Antes de la llegada de este quinto álbum, me parecía que la historia de Tame Impala estaba demasiado ligadas y lastrada por Lonerism y ese himno incombustible que es “Elefant” (incluso me tocó presenciar un concierto excedido en densidad y modorra). ¡Hay que apreciar mucho las sorpresas! Tame Impala presenta Deadbeat cuando ya se ha casado y es padre (hasta una de sus hijas aparece en la portada)… ha buscado concentrarse en las labores domésticas y hurgar en aquellos estilos musicales que le apasionaban y todavía le apasionan.

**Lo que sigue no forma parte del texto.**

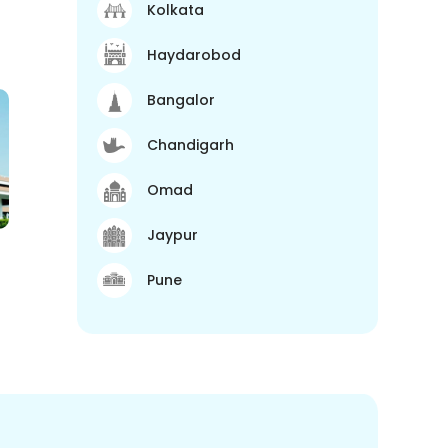
Kolkata
Haydarobod
Bangalor
Chandigarh
Omad
Jaypur
Pune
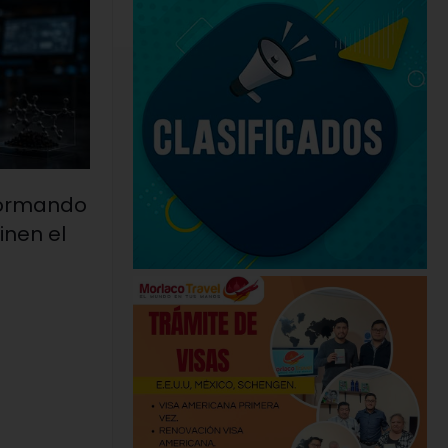
formando
inen el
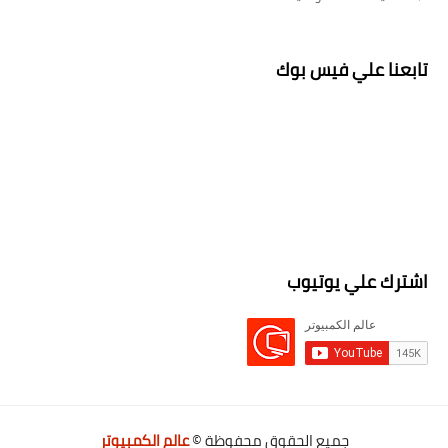
تابعنا علي فيس بوك
اشترك علي يوتيوب
جميع الحقوق محفوظة ©
عالم الكمبيوتر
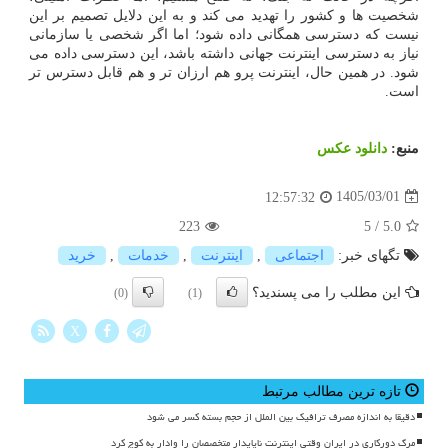
شخصیت ها و کشور را تهدید می کند و به این دلایل تصمیم بر این
نیست که دسترسی همگانی داده شود؛ اما اگر شخصی یا سازمانی
نیاز به دسترسی اینترنت جهانی داشته باشد، این دسترسی داده می
شود. در همین حال، اینترنت پرو هم ارزان تر و هم قابل دسترس تر
است.
منبع:
دانلود عكس
1405/03/01
12:57:32
223
5
/
5.0
تگهای خبر:
اجتماعی
,
اینترنت
,
خدمات
,
خرید
این مطلب را می پسندید؟
(0)
(1)
X
تازه ترین مطالب مرتبط
دقیقا به اندازه مصرف ترافیک بین الملل از حجم بسته کسر می شود
مرگ دورکاری در ایران وقتی اینترنت ناپایدار متخصصان را وادار به کوچ کرد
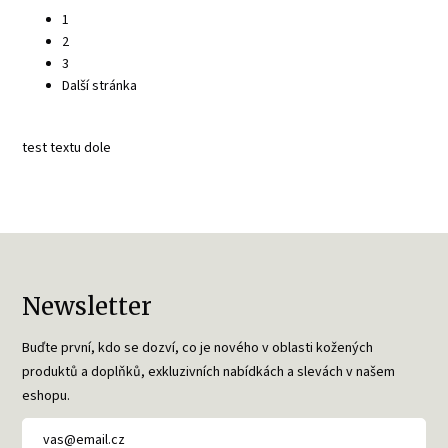
1
2
3
Další stránka
test textu dole
Newsletter
Buďte první, kdo se dozví, co je nového v oblasti kožených
produktů a doplňků, exkluzivních nabídkách a slevách v našem
eshopu.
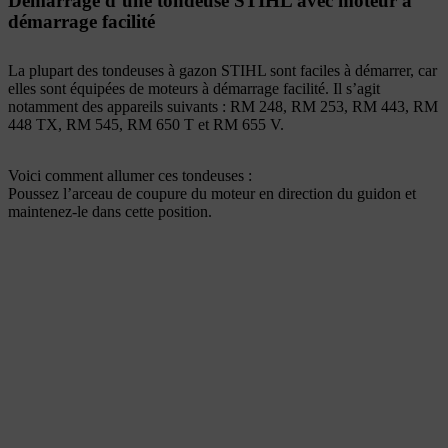
Démarrage d’une tondeuse STIHL avec moteur à
démarrage facilité
La plupart des tondeuses à gazon STIHL sont faciles à démarrer, car
elles sont équipées de moteurs à démarrage facilité. Il s’agit
notamment des appareils suivants : RM 248, RM 253, RM 443, RM
448 TX, RM 545, RM 650 T et RM 655 V.
Voici comment allumer ces tondeuses :
Poussez l’arceau de coupure du moteur en direction du guidon et
maintenez-le dans cette position.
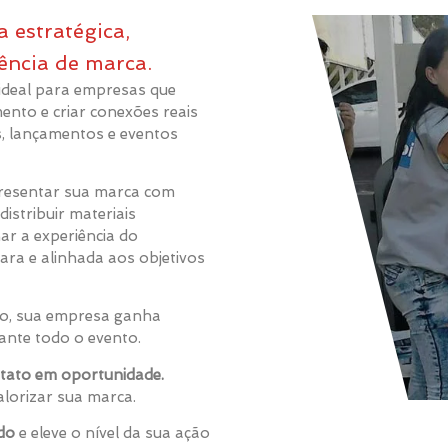
 estratégica,
ência de marca.
ideal para empresas que
ento e criar conexões reais
s, lançamentos e eventos
resentar sua marca com
distribuir materiais
ar a experiência do
ra e alinhada aos objetivos
do, sua empresa ganha
rante todo o evento.
tato em oportunidade.
lorizar sua marca.
do
e eleve o nível da sua ação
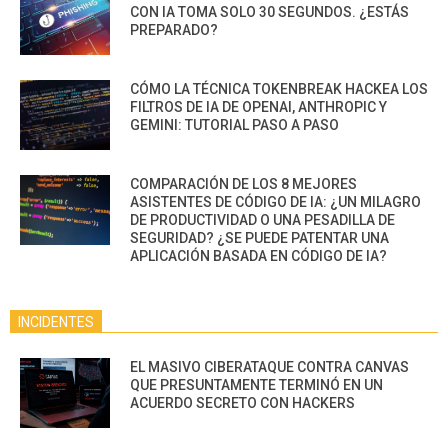
CON IA TOMA SOLO 30 SEGUNDOS. ¿ESTÁS
PREPARADO?
CÓMO LA TÉCNICA TOKENBREAK HACKEA LOS
FILTROS DE IA DE OPENAI, ANTHROPIC Y
GEMINI: TUTORIAL PASO A PASO
COMPARACIÓN DE LOS 8 MEJORES
ASISTENTES DE CÓDIGO DE IA: ¿UN MILAGRO
DE PRODUCTIVIDAD O UNA PESADILLA DE
SEGURIDAD? ¿SE PUEDE PATENTAR UNA
APLICACIÓN BASADA EN CÓDIGO DE IA?
INCIDENTES
EL MASIVO CIBERATAQUE CONTRA CANVAS
QUE PRESUNTAMENTE TERMINÓ EN UN
ACUERDO SECRETO CON HACKERS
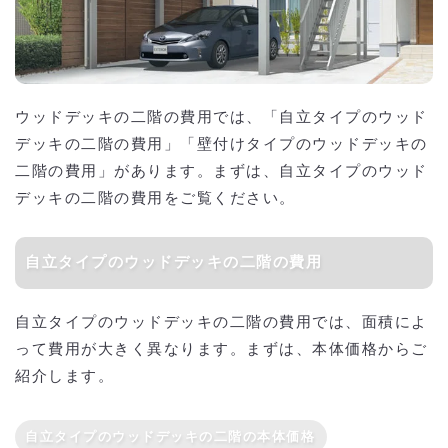
ウッドデッキの二階の費用では、「自立タイプのウッド
デッキの二階の費用」「壁付けタイプのウッドデッキの
二階の費用」があります。まずは、自立タイプのウッド
デッキの二階の費用をご覧ください。
自立タイプのウッドデッキの二階の費用
自立タイプのウッドデッキの二階の費用では、面積によ
って費用が大きく異なります。まずは、本体価格からご
紹介します。
自立タイプのウッドデッキの二階の本体価格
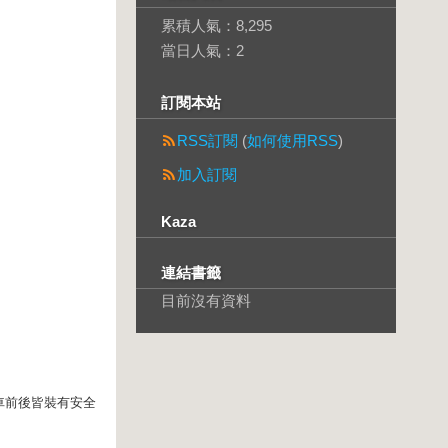
累積人氣：
8,295
當日人氣：
2
訂閱本站
RSS訂閱
(
如何使用RSS
)
加入訂閱
Kaza
連結書籤
目前沒有資料
車前後皆裝有安全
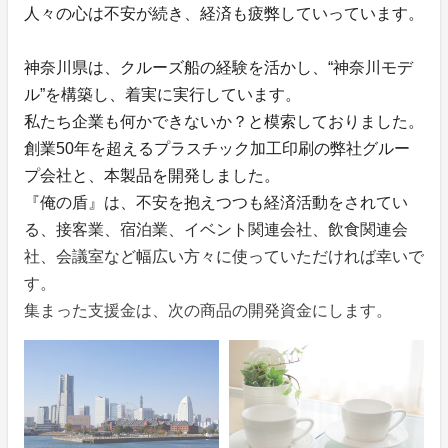
人々の心は不安が続き、経済も疲弊していっています。
神奈川県は、クルーズ船の経験を活かし、“神奈川モデ
ル”を構築し、着実に実行しています。
私たち企業も何かできないか？と模索しておりました。
創業50年を超えるプラスチック加工印刷の弊社グルー
プ会社と、本製品を開発しました。
『俺の盾』は、不安を抱えつつも経済活動をされてい
る、接客業、宿泊業、イベント関連会社、飲食関連会
社、会議室など幅広い方々に使っていただければ幸いで
す。
集まった支援金は、次の商品の開発資金にします。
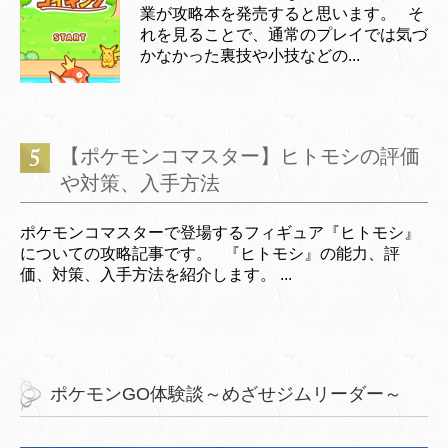
業が攻略本を発売すると思います。 そ
れを見ることで、通常のプレイでは気づ
かなかった裏技や小技などの...
【ポケモンコマスター】ヒトモシの評価
や対策、入手方法
ポケモンコマスターで登場するフィギュア『ヒトモシ』
についての攻略記事です。 『ヒトモシ』の能力、評
価、対策、入手方法を紹介します。 ...
ポケモンGO体験談～めざせジムリーダー～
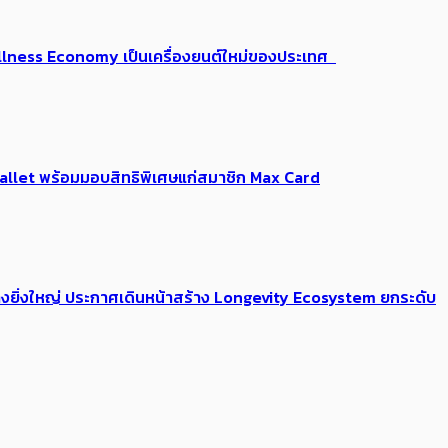
 Wellness Economy เป็นเครื่องยนต์ใหม่ของประเทศ
Me Wallet พร้อมมอบสิทธิพิเศษแก่สมาชิก Max Card
่างยิ่งใหญ่ ประกาศเดินหน้าสร้าง Longevity Ecosystem ยกระดับ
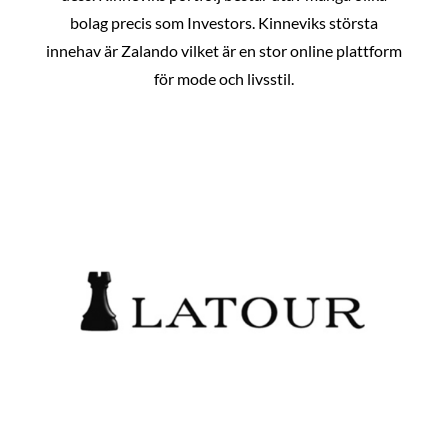
bolag precis som Investors. Kinneviks största
innehav är Zalando vilket är en stor online plattform
för mode och livsstil.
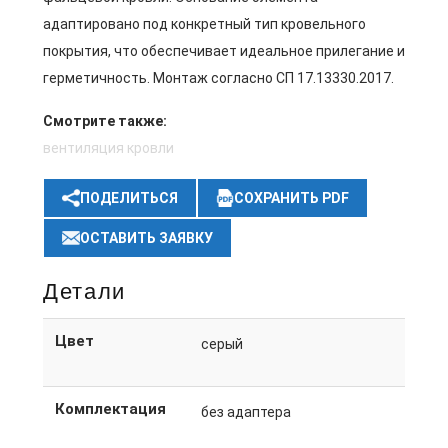
адаптировано под конкретный тип кровельного
покрытия, что обеспечивает идеальное прилегание и
герметичность. Монтаж согласно СП 17.13330.2017.
Смотрите также:
вентиляция кровли
ПОДЕЛИТЬСЯ
СОХРАНИТЬ PDF
ОСТАВИТЬ ЗАЯВКУ
Детали
Цвет
серый
Комплектация
без адаптера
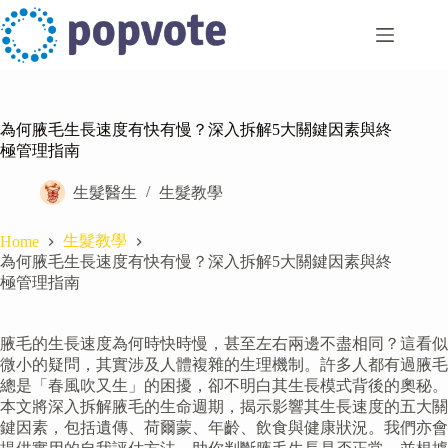
Skip
to
content
為何腋毛生長速度有快有慢？深入拆解5大關鍵因素與終
極管理指南
生髮醫生
生髮教學
生髮教學
Home
為何腋毛生長速度有快有慢？深入拆解5大關鍵因素與終
極管理指南
腋毛的生長速度為何時快時慢，甚至左右兩邊不盡相同？這看似
微小的疑問，其實涉及人體複雜的生理機制。許多人都有過腋毛
總是「春風吹又生」的困擾，卻不明白其生長模式背後的奧秘。
本文將深入拆解腋毛的生命週期，揭示影響其生長速度的五大關
鍵因素，包括遺傳、荷爾蒙、年齡、飲食與健康狀況。我們亦會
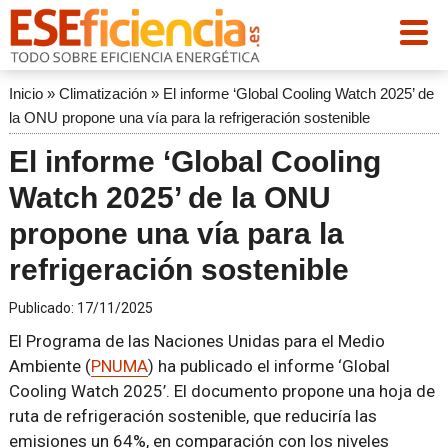
Inicio
»
Climatización
»
El informe ‘Global Cooling Watch 2025’ de
la ONU propone una vía para la refrigeración sostenible
El informe ‘Global Cooling
Watch 2025’ de la ONU
propone una vía para la
refrigeración sostenible
Publicado:
17/11/2025
El Programa de las Naciones Unidas para el Medio
Ambiente (
PNUMA
) ha publicado el informe ‘Global
Cooling Watch 2025’. El documento propone una hoja de
ruta de refrigeración sostenible, que reduciría las
emisiones un 64%, en comparación con los niveles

Deadbeat tiene en “My Old Ways” una vertiente nueva y elegante… una incursión a través del deep house que cobra atractivo mediante un teclado que se deja ir con sabor árabe, una vibra que también se nota en “Loser” -que bien podría ser una rola nueva de Gorillaz-, que forma parte del grupo de letras apesadumbradas del conjunto. Lo que contrasta con el tono festivo de “Dracula”, que lo ha catapultado de nuevo hasta lo más alto de las listas.
Para un disco que llega tras una ausencia de un lustro los comentarios han sido dispares… hay quienes lo encuentran demasiado caótico y otros muchos están interesados en la diversidad radical entre los temas; cierto, estamos en 2025, ya bien entrados en el Siglo XXI, pero no deja de ser sorpresivo que Tame Impala -con gran reputación psicodélica- entregue “Oblivion”, que es su particular manera de apropiarse del dembow.
A la postre, Kevin Parker sigue buscando su lugar en el mundo , por lo que es capaz de soltar: “You’re a cinephile/ I watch Family Guy” en “No Reply”, en la que se asoma también al mundo percusivo del afro -house, sin perder por ello su sentido melódico.
Hoy día, Tame Impala puede regodearse en la Nu disco sin ningún pudor, como en “Afterthought”o asomarse a los sonidos de comienzos de siglo en “Obsolete” e incluso ser un poco meloso en la forma de canto. Se ha propuesto probar con todo aquello que lo atraiga musicalmente… es un artista libre que no se ha conformado con las glorias pasadas y ello es algo digno de ser reconocido y valorado.
¡Tame Impala, que el pop electrónico te acompañe largo tiempo!